Show every line in the records below that contains the word "Djunaidi".
==== Exercise input ====
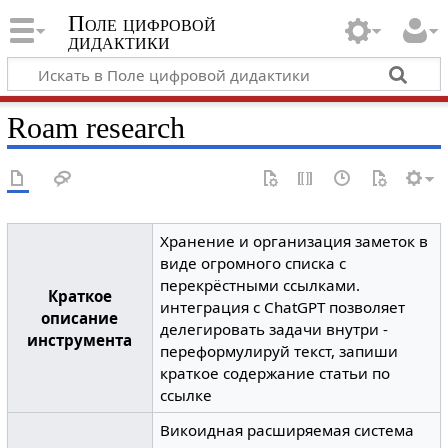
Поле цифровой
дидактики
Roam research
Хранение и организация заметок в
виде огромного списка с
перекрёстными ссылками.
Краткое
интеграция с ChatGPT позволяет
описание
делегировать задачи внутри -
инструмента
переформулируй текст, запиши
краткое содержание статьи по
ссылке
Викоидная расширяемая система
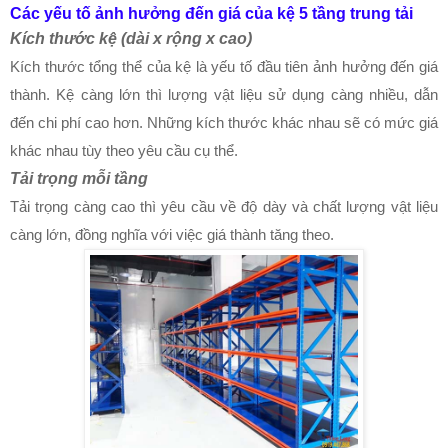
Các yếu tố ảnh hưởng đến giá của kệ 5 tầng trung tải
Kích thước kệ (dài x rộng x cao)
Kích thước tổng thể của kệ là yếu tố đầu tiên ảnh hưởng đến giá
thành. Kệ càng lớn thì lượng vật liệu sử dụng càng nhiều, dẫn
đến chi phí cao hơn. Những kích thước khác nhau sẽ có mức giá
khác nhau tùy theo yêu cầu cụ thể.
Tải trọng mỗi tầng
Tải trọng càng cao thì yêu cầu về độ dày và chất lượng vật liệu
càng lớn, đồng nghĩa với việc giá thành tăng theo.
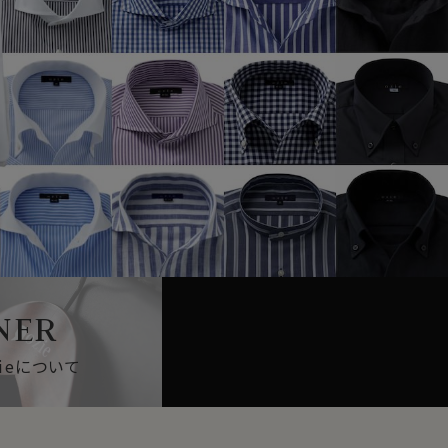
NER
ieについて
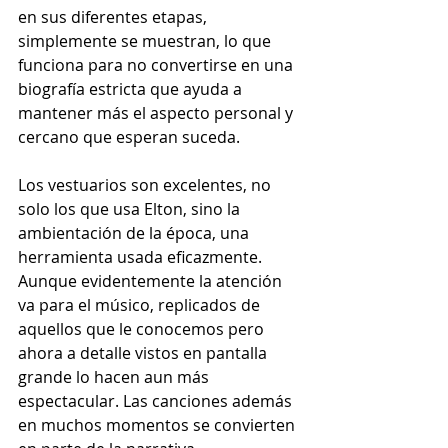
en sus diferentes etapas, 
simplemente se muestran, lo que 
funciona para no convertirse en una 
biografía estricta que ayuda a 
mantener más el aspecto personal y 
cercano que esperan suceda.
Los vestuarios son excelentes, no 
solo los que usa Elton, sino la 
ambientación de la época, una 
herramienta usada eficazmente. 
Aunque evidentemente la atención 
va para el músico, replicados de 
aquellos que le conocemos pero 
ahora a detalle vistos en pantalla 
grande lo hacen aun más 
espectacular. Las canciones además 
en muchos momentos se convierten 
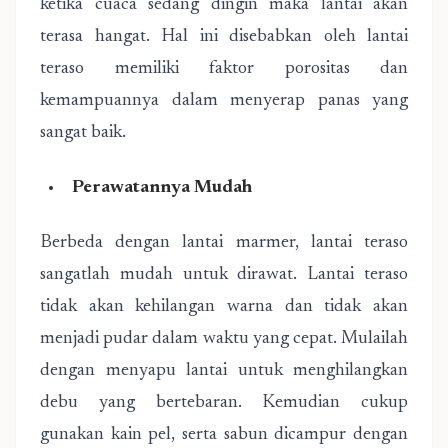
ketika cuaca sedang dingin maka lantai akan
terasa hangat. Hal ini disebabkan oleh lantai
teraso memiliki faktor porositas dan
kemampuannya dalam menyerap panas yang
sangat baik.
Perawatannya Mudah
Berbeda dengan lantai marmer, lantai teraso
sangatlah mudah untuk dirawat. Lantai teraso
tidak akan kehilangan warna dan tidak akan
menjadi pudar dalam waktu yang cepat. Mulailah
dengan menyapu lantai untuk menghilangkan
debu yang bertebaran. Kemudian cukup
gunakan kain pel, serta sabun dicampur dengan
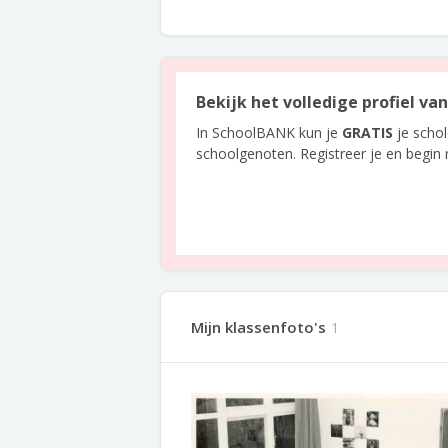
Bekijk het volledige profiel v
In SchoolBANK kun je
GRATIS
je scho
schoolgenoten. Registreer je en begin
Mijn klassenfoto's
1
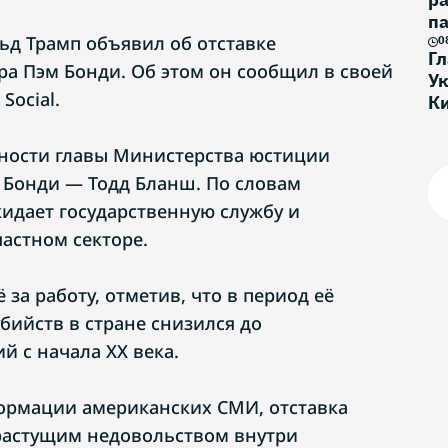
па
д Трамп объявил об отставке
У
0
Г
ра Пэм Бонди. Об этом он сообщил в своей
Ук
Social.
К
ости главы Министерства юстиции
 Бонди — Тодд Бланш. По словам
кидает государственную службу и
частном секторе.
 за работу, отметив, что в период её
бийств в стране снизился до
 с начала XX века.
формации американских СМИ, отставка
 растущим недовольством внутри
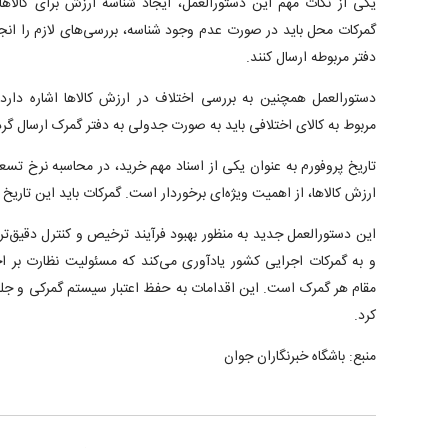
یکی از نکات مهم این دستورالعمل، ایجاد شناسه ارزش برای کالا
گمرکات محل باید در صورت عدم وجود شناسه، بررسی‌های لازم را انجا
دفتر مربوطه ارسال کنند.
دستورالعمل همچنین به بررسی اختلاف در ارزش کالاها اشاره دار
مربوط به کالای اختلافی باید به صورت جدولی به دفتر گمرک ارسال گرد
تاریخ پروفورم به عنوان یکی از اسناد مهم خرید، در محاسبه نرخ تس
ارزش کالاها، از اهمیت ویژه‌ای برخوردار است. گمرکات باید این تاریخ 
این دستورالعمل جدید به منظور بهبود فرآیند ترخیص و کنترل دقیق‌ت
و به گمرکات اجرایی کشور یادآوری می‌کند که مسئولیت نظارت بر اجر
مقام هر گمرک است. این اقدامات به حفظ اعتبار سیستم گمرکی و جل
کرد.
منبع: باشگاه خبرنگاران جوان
====
==== Exercise input ====
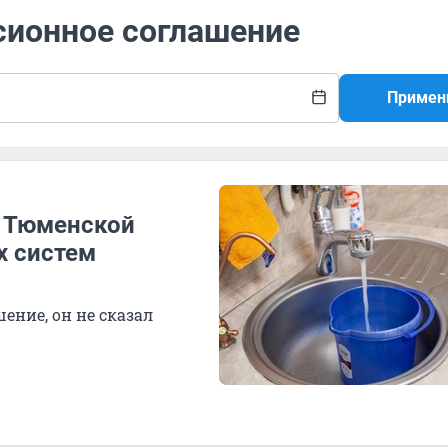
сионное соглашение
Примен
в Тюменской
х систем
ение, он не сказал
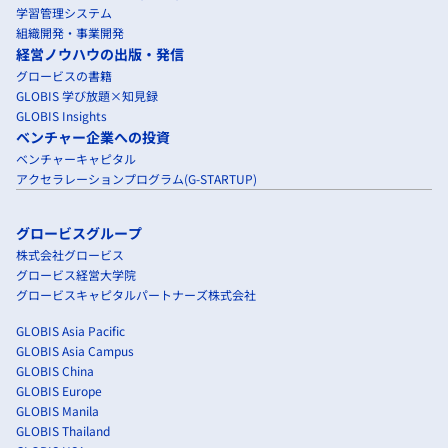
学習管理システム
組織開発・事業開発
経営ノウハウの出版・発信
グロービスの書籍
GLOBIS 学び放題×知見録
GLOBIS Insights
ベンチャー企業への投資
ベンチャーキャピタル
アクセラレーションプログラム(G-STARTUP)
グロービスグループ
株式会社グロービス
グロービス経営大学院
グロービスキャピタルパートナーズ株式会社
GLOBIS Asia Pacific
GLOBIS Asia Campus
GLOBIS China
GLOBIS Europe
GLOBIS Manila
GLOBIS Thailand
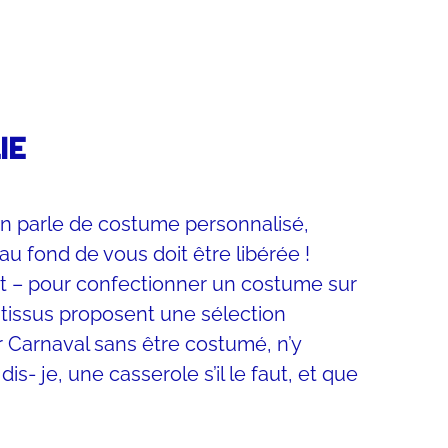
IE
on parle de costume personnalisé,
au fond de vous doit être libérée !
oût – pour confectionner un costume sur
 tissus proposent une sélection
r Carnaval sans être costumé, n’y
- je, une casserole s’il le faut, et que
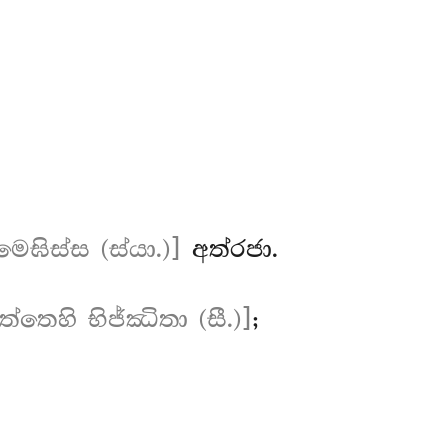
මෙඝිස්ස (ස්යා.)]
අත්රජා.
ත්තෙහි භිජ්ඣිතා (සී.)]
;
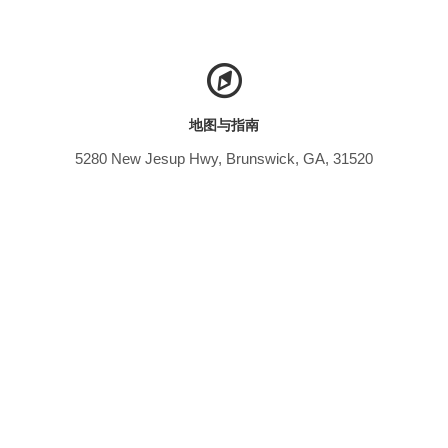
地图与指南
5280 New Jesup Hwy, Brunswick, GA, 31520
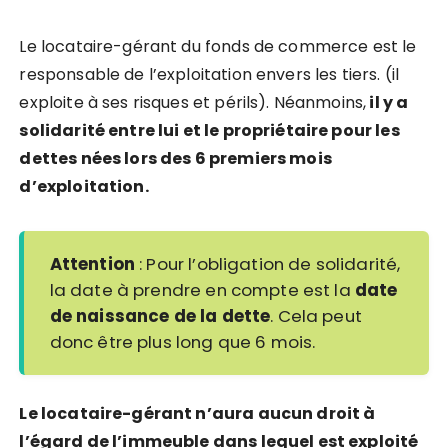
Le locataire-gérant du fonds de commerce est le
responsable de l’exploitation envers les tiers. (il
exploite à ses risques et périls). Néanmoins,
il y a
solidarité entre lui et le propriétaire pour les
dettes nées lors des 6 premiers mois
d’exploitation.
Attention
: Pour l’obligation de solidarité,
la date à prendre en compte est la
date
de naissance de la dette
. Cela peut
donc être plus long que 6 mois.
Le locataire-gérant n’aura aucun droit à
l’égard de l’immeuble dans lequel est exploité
====
==== Exercise input ====
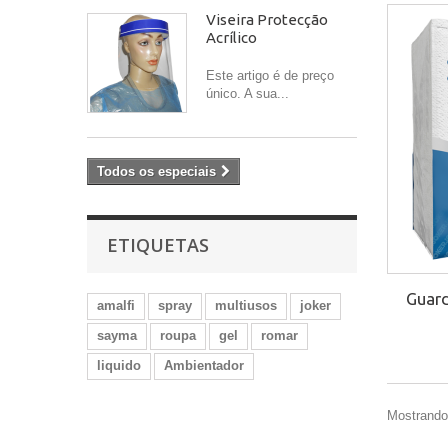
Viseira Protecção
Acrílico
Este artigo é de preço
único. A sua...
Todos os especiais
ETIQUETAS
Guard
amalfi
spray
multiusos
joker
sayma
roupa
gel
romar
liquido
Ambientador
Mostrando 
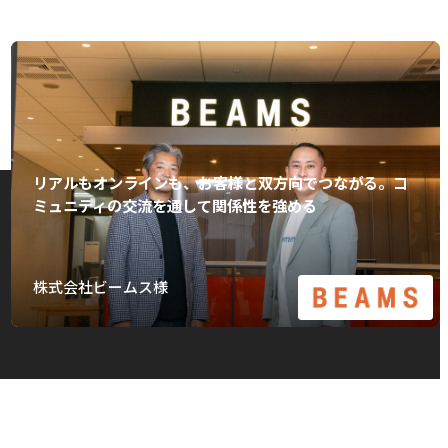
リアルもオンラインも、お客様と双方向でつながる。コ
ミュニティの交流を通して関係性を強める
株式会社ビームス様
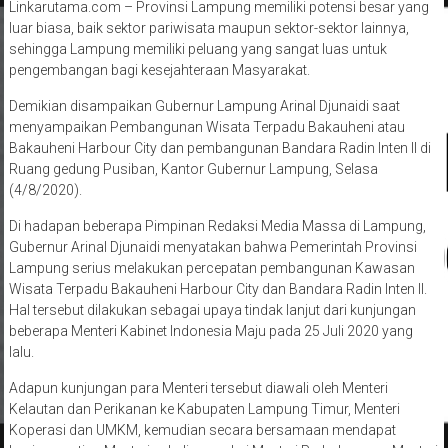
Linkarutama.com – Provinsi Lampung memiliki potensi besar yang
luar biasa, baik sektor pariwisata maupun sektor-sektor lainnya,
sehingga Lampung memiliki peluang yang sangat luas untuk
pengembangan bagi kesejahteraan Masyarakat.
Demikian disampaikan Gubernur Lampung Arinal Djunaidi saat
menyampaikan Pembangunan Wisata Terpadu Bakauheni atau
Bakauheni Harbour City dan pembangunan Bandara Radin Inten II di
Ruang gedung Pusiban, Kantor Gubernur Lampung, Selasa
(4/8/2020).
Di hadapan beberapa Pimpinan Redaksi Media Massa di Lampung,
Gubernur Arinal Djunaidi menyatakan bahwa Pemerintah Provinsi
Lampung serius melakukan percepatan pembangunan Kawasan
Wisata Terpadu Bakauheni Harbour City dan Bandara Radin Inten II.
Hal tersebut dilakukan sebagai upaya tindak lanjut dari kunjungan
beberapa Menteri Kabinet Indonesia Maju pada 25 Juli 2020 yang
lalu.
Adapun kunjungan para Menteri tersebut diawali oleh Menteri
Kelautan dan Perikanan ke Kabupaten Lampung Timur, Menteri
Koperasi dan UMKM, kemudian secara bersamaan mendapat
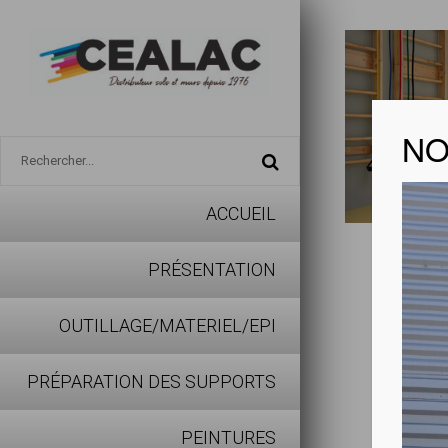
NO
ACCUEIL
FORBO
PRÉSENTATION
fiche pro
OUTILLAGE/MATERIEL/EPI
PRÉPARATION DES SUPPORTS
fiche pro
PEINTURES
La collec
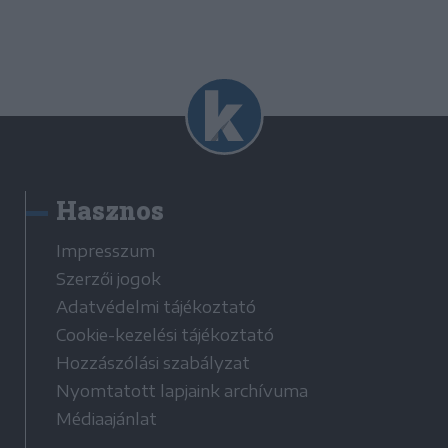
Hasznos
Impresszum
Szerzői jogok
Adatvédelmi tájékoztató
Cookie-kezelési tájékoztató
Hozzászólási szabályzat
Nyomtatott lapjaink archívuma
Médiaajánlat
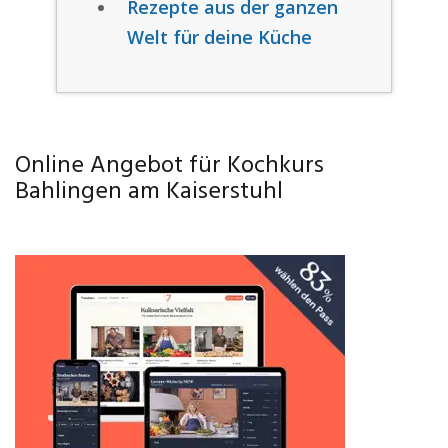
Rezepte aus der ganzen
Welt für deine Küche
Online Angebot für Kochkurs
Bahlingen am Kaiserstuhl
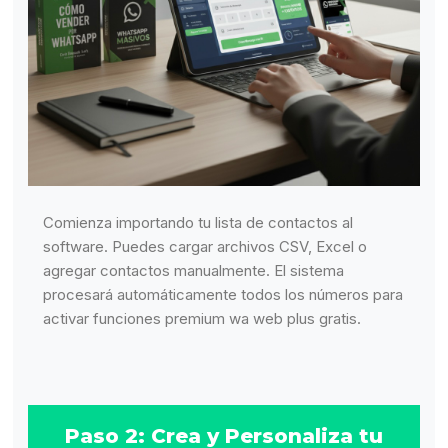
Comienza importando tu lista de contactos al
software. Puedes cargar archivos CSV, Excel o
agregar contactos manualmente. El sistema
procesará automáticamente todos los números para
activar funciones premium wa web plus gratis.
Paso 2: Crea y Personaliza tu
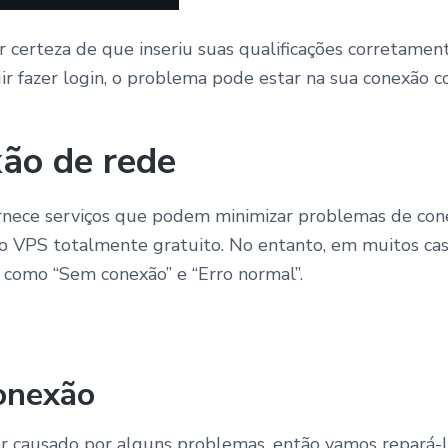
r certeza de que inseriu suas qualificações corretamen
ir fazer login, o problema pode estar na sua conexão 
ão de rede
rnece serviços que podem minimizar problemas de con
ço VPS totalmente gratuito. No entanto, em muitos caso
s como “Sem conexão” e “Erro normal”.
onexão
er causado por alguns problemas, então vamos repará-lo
====
Output below |
Demikian disampaikan Gubernur Lampung Arinal Djunaidi saat
Gubernur Arinal Djunaidi menyatakan bahwa Pemerintah Provinsi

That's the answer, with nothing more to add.